══ Material provided
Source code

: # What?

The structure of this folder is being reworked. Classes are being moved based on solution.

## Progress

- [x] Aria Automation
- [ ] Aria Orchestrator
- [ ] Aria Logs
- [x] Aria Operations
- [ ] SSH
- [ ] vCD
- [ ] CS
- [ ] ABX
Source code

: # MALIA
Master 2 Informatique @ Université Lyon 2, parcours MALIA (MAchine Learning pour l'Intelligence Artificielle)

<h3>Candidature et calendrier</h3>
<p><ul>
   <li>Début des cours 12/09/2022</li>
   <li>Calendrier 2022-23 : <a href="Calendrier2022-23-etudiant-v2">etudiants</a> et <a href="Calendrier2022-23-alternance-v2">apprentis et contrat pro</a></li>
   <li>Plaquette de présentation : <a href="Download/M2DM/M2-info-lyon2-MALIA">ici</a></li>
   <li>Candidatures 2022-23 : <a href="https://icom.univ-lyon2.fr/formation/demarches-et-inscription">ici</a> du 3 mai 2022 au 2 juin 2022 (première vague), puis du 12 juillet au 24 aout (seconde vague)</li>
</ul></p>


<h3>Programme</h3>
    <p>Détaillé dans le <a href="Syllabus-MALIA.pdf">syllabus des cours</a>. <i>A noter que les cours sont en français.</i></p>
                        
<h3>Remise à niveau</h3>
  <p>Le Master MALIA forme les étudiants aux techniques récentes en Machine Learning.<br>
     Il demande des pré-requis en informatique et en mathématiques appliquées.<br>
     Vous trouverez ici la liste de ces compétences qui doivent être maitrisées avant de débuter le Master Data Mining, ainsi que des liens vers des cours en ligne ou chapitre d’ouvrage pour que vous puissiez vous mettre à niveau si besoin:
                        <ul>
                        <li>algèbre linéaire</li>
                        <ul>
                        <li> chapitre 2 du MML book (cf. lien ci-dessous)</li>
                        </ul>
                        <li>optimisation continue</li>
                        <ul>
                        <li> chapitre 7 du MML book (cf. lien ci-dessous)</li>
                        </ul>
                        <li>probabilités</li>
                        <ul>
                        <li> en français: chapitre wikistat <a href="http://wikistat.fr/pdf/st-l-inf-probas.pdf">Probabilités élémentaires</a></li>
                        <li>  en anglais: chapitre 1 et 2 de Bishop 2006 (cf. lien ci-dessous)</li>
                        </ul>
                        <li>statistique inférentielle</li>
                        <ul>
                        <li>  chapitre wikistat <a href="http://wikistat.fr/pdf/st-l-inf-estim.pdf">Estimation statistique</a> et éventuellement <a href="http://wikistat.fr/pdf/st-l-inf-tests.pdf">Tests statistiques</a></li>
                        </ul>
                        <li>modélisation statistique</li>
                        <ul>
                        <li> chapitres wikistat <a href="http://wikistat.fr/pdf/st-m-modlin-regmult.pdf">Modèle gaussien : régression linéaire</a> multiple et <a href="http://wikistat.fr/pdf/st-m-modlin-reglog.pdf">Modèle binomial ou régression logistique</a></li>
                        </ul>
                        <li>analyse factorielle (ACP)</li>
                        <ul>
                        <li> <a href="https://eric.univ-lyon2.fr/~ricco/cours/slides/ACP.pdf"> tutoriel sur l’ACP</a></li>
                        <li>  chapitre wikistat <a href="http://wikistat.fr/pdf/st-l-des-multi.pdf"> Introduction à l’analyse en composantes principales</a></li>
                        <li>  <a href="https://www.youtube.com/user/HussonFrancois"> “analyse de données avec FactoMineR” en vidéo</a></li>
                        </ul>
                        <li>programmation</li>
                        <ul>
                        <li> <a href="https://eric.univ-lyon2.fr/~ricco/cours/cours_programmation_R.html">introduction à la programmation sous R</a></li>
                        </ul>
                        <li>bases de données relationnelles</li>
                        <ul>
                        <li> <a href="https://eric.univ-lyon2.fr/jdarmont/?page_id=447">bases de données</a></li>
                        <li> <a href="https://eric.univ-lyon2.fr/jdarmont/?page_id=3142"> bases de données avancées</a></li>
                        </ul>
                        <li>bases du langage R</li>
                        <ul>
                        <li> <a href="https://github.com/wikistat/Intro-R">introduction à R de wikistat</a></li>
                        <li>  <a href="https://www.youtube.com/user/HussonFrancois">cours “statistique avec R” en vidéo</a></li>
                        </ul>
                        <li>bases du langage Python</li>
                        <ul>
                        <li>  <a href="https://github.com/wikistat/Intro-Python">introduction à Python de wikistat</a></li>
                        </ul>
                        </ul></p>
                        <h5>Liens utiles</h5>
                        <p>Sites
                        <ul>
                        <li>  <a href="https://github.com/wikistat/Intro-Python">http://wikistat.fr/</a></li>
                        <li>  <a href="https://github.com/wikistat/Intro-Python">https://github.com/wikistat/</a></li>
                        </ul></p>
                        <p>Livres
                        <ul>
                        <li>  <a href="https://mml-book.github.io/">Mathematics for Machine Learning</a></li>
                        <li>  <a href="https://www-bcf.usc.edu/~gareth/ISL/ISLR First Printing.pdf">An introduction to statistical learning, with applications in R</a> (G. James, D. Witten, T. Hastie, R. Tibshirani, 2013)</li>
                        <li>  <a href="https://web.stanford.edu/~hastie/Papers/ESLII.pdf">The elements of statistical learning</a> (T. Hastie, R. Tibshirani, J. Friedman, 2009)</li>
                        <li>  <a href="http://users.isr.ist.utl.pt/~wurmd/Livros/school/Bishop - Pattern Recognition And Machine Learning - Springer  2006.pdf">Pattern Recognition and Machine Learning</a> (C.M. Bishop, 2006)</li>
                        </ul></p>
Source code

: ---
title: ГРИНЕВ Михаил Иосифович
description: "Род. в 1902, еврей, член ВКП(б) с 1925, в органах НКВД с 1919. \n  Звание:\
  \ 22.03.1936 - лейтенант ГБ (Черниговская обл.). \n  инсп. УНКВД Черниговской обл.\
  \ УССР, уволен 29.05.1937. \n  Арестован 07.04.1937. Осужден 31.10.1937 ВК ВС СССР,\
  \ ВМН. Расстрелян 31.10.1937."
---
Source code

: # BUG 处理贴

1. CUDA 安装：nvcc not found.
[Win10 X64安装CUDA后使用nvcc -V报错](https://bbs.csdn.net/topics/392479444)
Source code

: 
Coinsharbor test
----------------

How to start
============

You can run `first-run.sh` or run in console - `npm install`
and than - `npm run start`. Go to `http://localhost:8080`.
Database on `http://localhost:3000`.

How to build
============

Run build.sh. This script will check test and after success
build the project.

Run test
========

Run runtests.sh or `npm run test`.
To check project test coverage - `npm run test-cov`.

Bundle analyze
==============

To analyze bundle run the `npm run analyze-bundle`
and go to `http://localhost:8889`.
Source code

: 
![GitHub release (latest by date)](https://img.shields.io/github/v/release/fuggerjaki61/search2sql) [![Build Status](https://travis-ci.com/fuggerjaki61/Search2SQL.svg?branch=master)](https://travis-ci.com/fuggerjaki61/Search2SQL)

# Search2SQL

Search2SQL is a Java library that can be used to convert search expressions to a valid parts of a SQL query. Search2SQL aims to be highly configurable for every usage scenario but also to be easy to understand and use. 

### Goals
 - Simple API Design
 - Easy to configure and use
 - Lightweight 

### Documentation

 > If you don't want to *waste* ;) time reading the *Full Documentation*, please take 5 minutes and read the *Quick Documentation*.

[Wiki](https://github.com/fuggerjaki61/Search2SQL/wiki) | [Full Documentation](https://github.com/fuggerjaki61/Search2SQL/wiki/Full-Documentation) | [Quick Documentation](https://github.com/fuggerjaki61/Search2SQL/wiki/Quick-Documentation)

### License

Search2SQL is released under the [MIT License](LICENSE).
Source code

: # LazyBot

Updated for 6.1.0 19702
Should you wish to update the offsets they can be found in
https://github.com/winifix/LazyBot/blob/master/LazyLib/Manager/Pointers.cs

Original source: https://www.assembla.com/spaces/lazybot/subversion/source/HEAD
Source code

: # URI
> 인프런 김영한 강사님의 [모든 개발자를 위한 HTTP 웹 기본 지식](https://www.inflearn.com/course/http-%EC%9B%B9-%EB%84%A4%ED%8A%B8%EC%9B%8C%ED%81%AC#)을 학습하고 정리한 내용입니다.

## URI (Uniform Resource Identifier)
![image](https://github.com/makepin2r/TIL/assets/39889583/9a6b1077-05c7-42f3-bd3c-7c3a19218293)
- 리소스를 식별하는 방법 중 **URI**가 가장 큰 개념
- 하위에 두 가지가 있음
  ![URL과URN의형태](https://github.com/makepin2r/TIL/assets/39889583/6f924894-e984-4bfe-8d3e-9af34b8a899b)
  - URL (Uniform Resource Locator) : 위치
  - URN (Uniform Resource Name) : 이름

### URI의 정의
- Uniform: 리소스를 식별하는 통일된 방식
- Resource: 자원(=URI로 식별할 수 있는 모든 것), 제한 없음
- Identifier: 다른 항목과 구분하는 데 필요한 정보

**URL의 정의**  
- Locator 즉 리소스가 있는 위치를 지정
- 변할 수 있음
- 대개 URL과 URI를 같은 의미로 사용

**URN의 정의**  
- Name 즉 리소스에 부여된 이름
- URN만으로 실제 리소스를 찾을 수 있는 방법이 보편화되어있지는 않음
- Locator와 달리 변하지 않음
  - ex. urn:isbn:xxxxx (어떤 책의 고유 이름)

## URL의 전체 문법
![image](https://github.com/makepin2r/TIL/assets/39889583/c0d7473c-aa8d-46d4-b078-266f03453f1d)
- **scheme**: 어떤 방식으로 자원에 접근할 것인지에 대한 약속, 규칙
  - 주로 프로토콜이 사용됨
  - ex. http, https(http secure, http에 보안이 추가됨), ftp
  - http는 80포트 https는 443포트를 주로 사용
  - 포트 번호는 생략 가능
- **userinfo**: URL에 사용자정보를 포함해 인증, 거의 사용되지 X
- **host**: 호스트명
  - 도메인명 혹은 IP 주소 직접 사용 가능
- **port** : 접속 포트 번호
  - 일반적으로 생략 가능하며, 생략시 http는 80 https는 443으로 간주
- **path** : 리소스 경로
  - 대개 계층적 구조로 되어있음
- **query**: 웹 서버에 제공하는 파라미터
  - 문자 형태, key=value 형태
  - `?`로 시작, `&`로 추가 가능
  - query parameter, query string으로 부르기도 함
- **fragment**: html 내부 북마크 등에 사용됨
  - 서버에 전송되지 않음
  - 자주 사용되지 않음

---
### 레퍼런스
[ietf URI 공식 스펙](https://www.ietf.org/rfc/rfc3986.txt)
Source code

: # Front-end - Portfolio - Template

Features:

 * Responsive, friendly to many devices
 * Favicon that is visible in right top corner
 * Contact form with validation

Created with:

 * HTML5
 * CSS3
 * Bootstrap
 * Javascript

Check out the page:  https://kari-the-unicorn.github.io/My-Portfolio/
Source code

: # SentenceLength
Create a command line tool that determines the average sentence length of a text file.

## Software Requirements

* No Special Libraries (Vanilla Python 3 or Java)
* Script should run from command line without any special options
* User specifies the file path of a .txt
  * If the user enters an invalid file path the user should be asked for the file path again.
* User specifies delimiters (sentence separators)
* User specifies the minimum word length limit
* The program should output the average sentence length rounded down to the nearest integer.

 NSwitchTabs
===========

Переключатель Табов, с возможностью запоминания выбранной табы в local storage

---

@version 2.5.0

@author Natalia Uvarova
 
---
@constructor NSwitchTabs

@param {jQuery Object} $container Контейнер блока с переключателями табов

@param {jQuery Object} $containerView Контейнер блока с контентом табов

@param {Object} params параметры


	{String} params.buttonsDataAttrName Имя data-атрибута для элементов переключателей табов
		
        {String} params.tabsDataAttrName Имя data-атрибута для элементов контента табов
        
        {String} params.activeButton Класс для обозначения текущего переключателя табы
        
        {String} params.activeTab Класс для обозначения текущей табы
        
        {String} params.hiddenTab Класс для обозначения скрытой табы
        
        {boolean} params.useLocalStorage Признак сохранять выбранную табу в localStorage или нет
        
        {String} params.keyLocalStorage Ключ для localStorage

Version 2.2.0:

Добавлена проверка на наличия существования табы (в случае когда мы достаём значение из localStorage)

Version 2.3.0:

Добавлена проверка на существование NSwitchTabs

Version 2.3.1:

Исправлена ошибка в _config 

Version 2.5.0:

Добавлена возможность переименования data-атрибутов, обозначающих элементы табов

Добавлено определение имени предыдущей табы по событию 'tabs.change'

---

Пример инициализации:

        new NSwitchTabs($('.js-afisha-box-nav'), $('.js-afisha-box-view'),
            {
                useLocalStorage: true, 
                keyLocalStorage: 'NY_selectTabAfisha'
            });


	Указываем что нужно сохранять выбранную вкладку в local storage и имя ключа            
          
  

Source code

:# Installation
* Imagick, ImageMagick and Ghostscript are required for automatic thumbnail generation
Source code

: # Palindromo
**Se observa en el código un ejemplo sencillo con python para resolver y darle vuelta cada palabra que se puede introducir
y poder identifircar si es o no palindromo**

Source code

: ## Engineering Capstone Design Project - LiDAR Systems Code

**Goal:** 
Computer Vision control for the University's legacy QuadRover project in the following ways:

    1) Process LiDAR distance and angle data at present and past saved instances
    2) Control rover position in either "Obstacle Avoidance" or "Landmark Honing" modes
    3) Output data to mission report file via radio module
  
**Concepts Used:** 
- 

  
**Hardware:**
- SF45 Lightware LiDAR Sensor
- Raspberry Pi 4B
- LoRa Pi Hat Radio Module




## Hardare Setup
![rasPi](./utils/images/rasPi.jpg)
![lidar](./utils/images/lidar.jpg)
════
Exactly as they appear, please write out the lines from the opening of the listing above down to the line containing "Il demande des", with both end lines included.

Source code

: # What?

The structure of this folder is being reworked. Classes are being moved based on solution.

## Progress

- [x] Aria Automation
- [ ] Aria Orchestrator
- [ ] Aria Logs
- [x] Aria Operations
- [ ] SSH
- [ ] vCD
- [ ] CS
- [ ] ABX
Source code

: # MALIA
Master 2 Informatique @ Université Lyon 2, parcours MALIA (MAchine Learning pour l'Intelligence Artificielle)

<h3>Candidature et calendrier</h3>
<p><ul>
   <li>Début des cours 12/09/2022</li>
   <li>Calendrier 2022-23 : <a href="Calendrier2022-23-etudiant-v2">etudiants</a> et <a href="Calendrier2022-23-alternance-v2">apprentis et contrat pro</a></li>
   <li>Plaquette de présentation : <a href="Download/M2DM/M2-info-lyon2-MALIA">ici</a></li>
   <li>Candidatures 2022-23 : <a href="https://icom.univ-lyon2.fr/formation/demarches-et-inscription">ici</a> du 3 mai 2022 au 2 juin 2022 (première vague), puis du 12 juillet au 24 aout (seconde vague)</li>
</ul></p>


<h3>Programme</h3>
    <p>Détaillé dans le <a href="Syllabus-MALIA.pdf">syllabus des cours</a>. <i>A noter que les cours sont en français.</i></p>
                        
<h3>Remise à niveau</h3>
  <p>Le Master MALIA forme les étudiants aux techniques récentes en Machine Learning.<br>
     Il demande des pré-requis en informatique et en mathématiques appliquées.<br>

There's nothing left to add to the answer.